Games do suck up so much time. We fire up the console, think "we'll just play for half an hour, there's nothing decent on TV" and before you know it it's gone midnight, you've spent the last few hours slaughtering everything in the cross-hairs and have precious little to show for it.

However... It is something we do together. If I knuckled down to some serious writing, or she hit the journals/text books for some CPD, we'd be excluding the other one, sitting in our little bubbles of silence. And it's a good stress-release, picturing the faces of the muppets whose trivial questions I've answered through simple Google searches on the psychos and zombies being blown away.

I don't game a lot, Borderlands is the only one I've got on the go at the moment.

Keith said...

My sentiments exactly.

I once sat with a dedicated gamer who was showing me round a site he was on. I think it was a space station or something. "You can interact with anything on the screen", he told me, "it's all virtual".

I pointed out that a potted plant in the corner of said space station looked like it needed a water and could he open a cupboard, get out a watering can and give it a good soaking. 'of course not", he scowled and told me I had 'no imagination"

Need I say more ?

AGuidingLife said...

Maybe the people that enjoy filling their spare time with gaming look at writers the same way. It's just a hobby. They don't always have purpose. Like trainspotting, fishing etc. I've done hours across the course of my life gaming. Including the Friday night to Sunday night marathons with friends. I enjoyed it. I've also filled a lot of my sick leave recently playing games. It's mindless, a way to rest. like reading fiction. Addicted? maybe. But only the same as putting a book down.

Steve said...

Jon: thanks for dropping by. It sounds to me like you have things well under control and in perspective. Sadly not everyone is as balanced about it as you are. I’d also like to point out that my wife and I do lots of things together... I haven’t merely swapped one selfish addiction for another and now spend 8 hours a day locked away on my own writing my soul out to the exclusion of all else! For one thing I am far too lazy...!

══════════════════════════════

[EXERCISE GOAL] Please copy out the blog comments on gaming word for word, in full.

══════════════════════════════

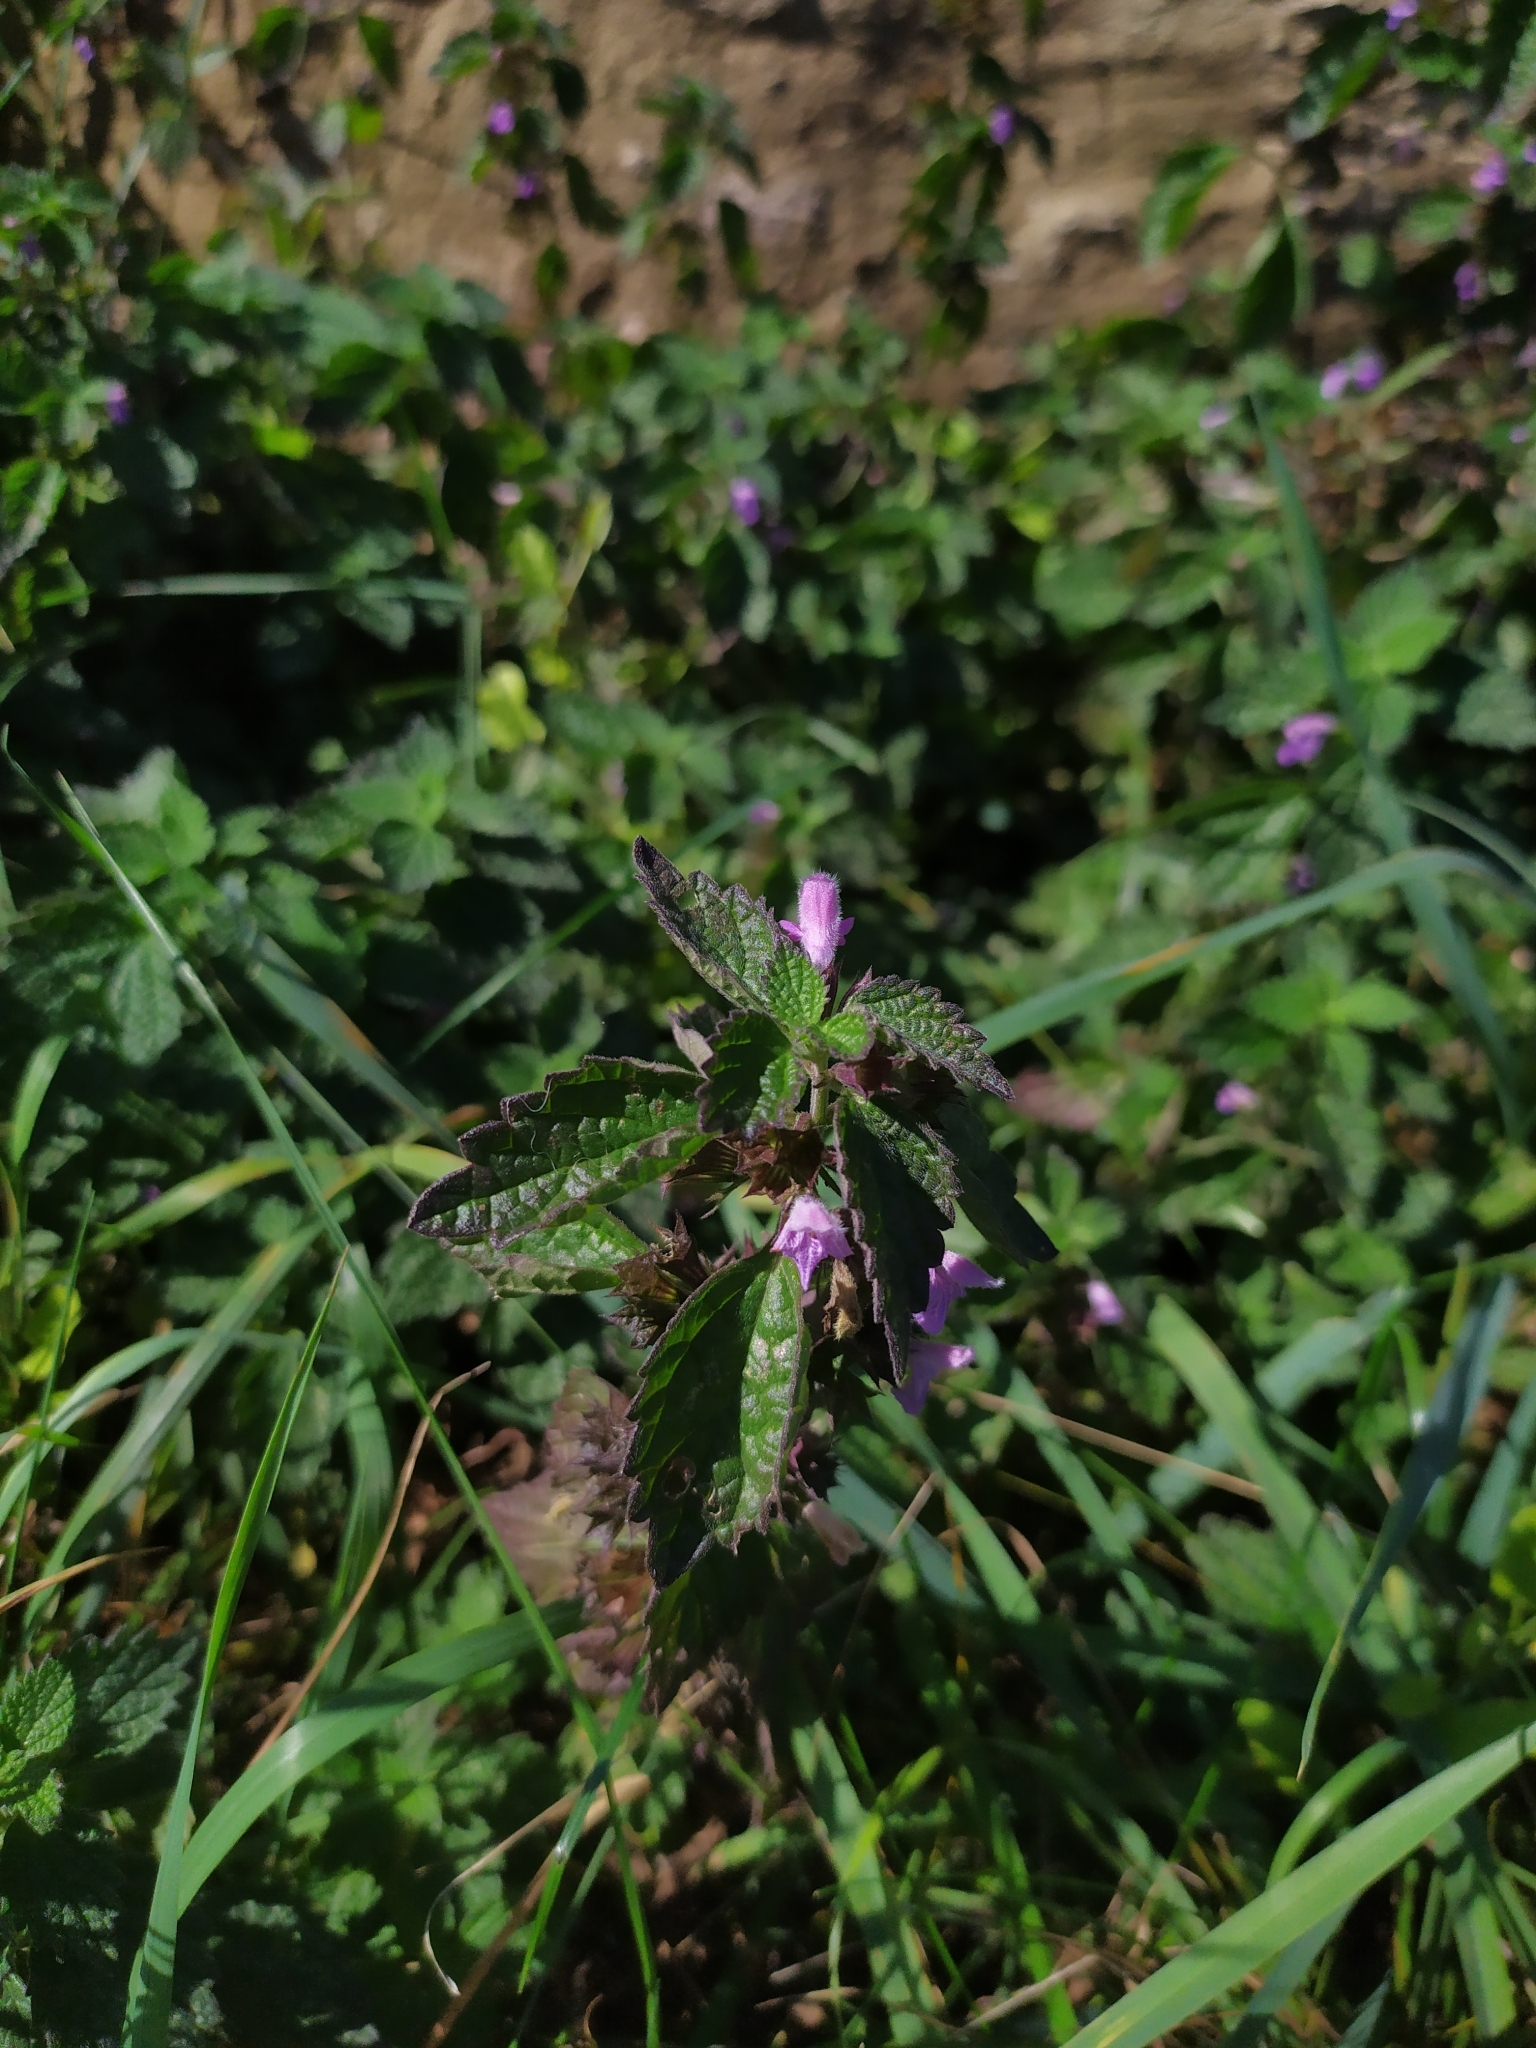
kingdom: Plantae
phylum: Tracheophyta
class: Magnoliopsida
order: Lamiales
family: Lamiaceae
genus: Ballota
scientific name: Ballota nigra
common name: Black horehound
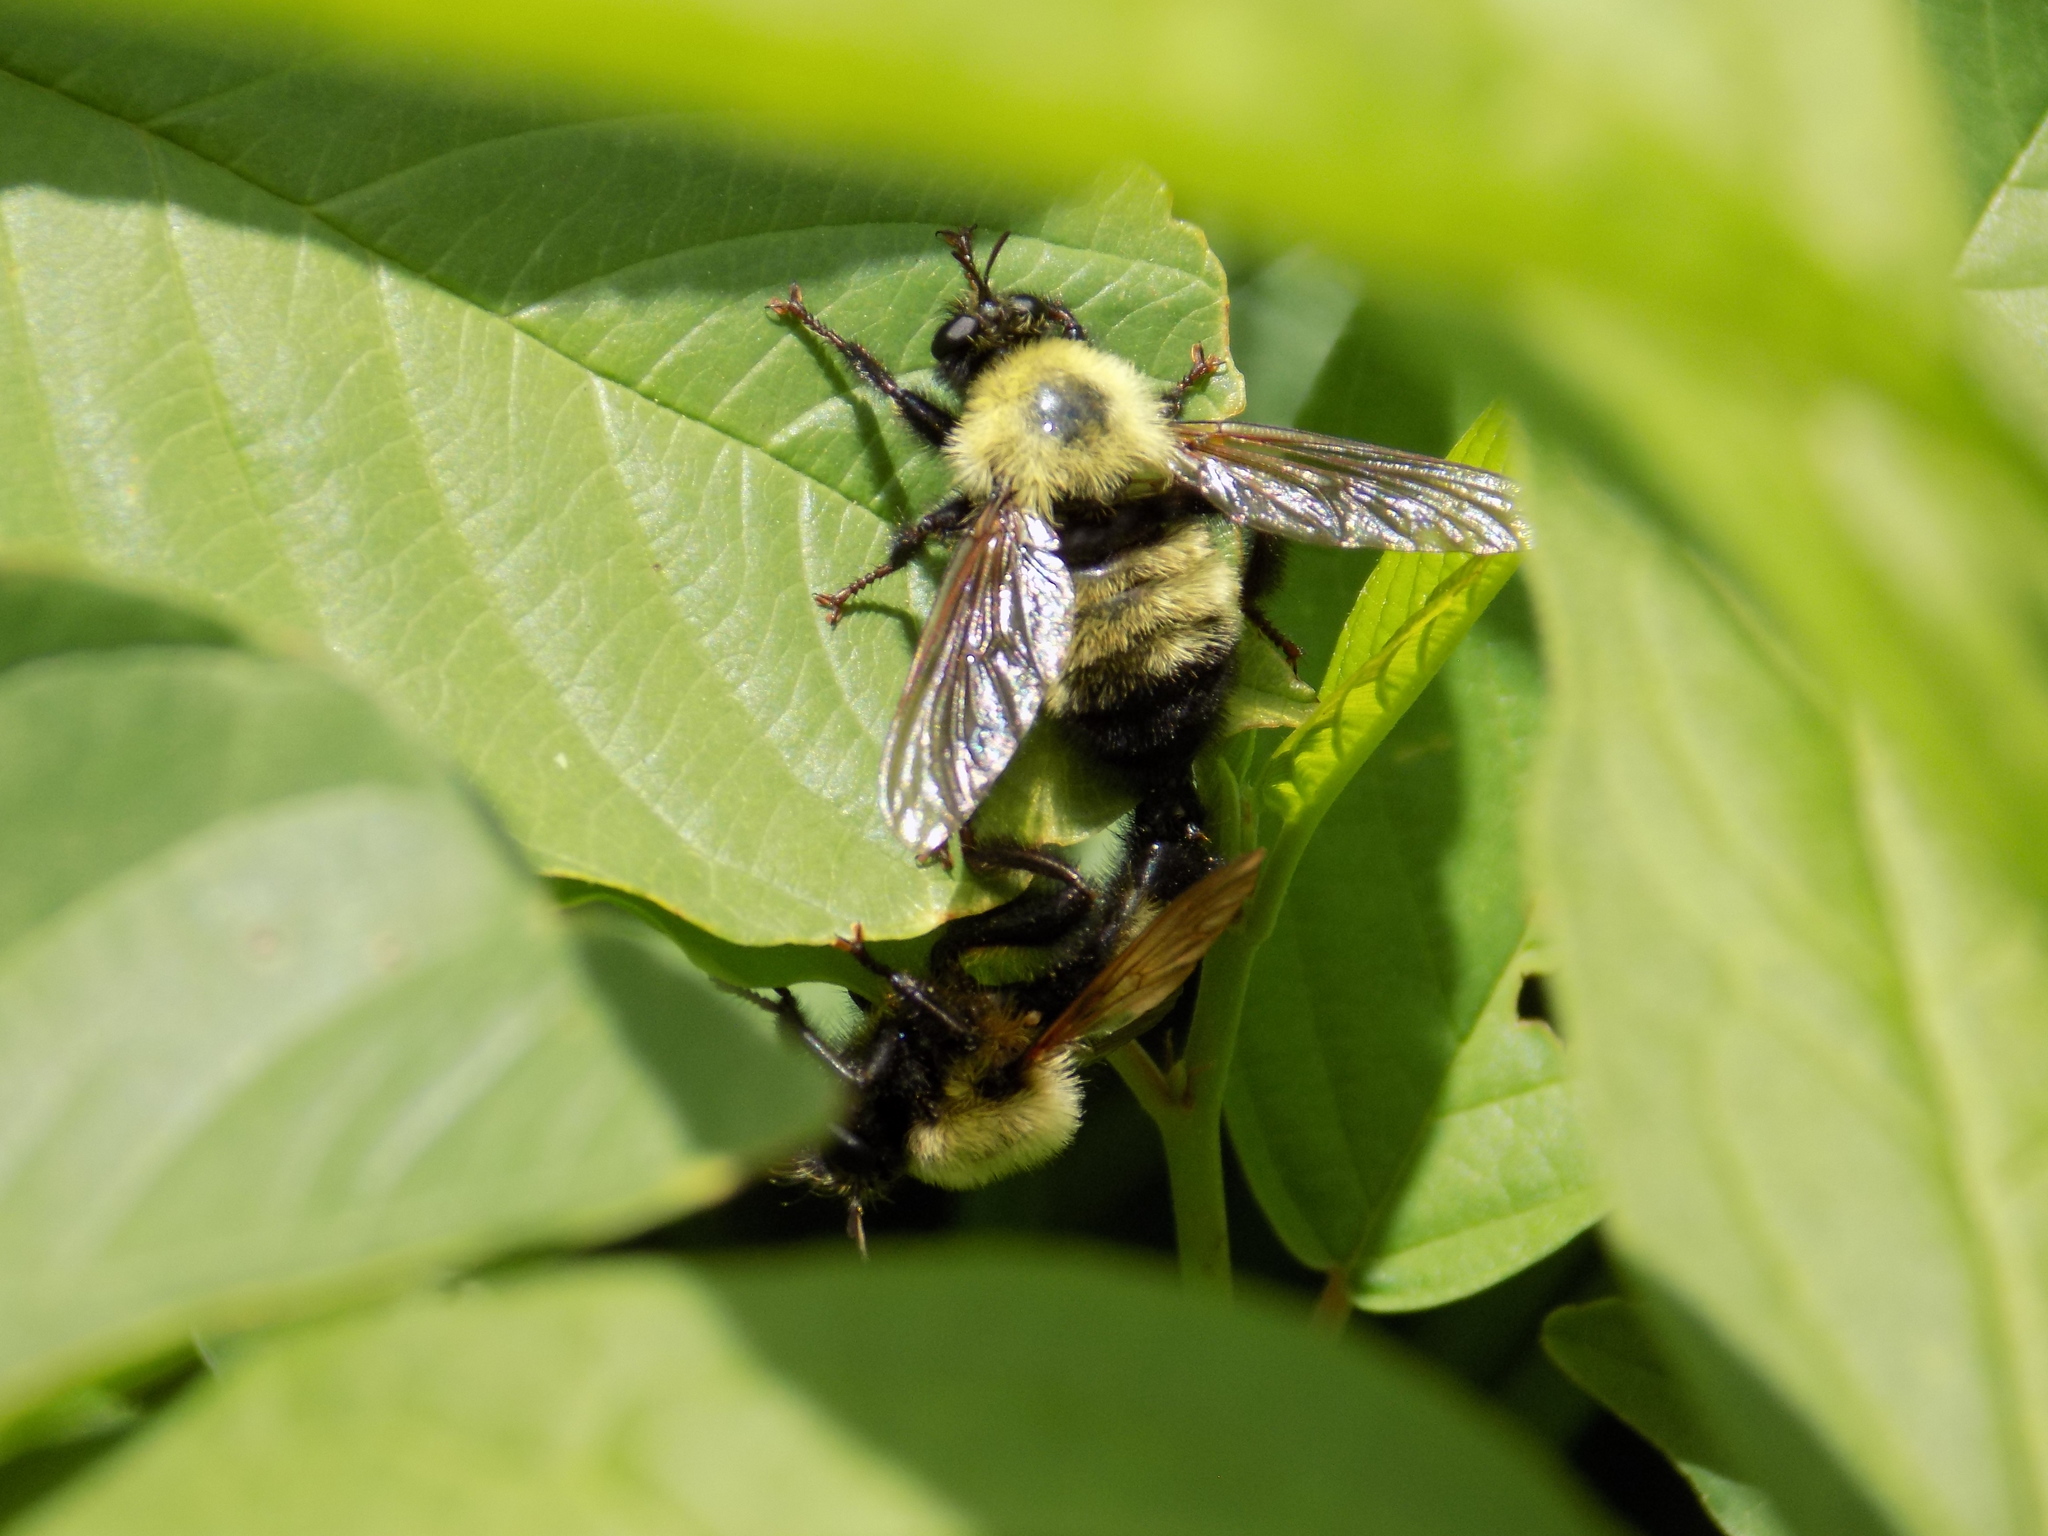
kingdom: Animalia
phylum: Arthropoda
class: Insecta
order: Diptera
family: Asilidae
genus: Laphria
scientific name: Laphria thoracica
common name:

══════════════════════════════

[EXERCISE ANSWER]
Games do suck up so much time. We fire up the console, think "we'll just play for half an hour, there's nothing decent on TV" and before you know it it's gone midnight, you've spent the last few hours slaughtering everything in the cross-hairs and have precious little to show for it.

However... It is something we do together. If I knuckled down to some serious writing, or she hit the journals/text books for some CPD, we'd be excluding the other one, sitting in our little bubbles of silence. And it's a good stress-release, picturing the faces of the muppets whose trivial questions I've answered through simple Google searches on the psychos and zombies being blown away.

I don't game a lot, Borderlands is the only one I've got on the go at the moment.

Keith said...

My sentiments exactly.

I once sat with a dedicated gamer who was showing me round a site he was on. I think it was a space station or something. "You can interact with anything on the screen", he told me, "it's all virtual".

I pointed out that a potted plant in the corner of said space station looked like it needed a water and could he open a cupboard, get out a watering can and give it a good soaking. 'of course not", he scowled and told me I had 'no imagination"

Need I say more ?

AGuidingLife said...

Maybe the people that enjoy filling their spare time with gaming look at writers the same way. It's just a hobby. They don't always have purpose. Like trainspotting, fishing etc. I've done hours across the course of my life gaming. Including the Friday night to Sunday night marathons with friends. I enjoyed it. I've also filled a lot of my sick leave recently playing games. It's mindless, a way to rest. like reading fiction. Addicted? maybe. But only the same as putting a book down.

Steve said...

Jon: thanks for dropping by. It sounds to me like you have things well under control and in perspective. Sadly not everyone is as balanced about it as you are. I’d also like to point out that my wife and I do lots of things together... I haven’t merely swapped one selfish addiction for another and now spend 8 hours a day locked away on my own writing my soul out to the exclusion of all else! For one thing I am far too lazy...!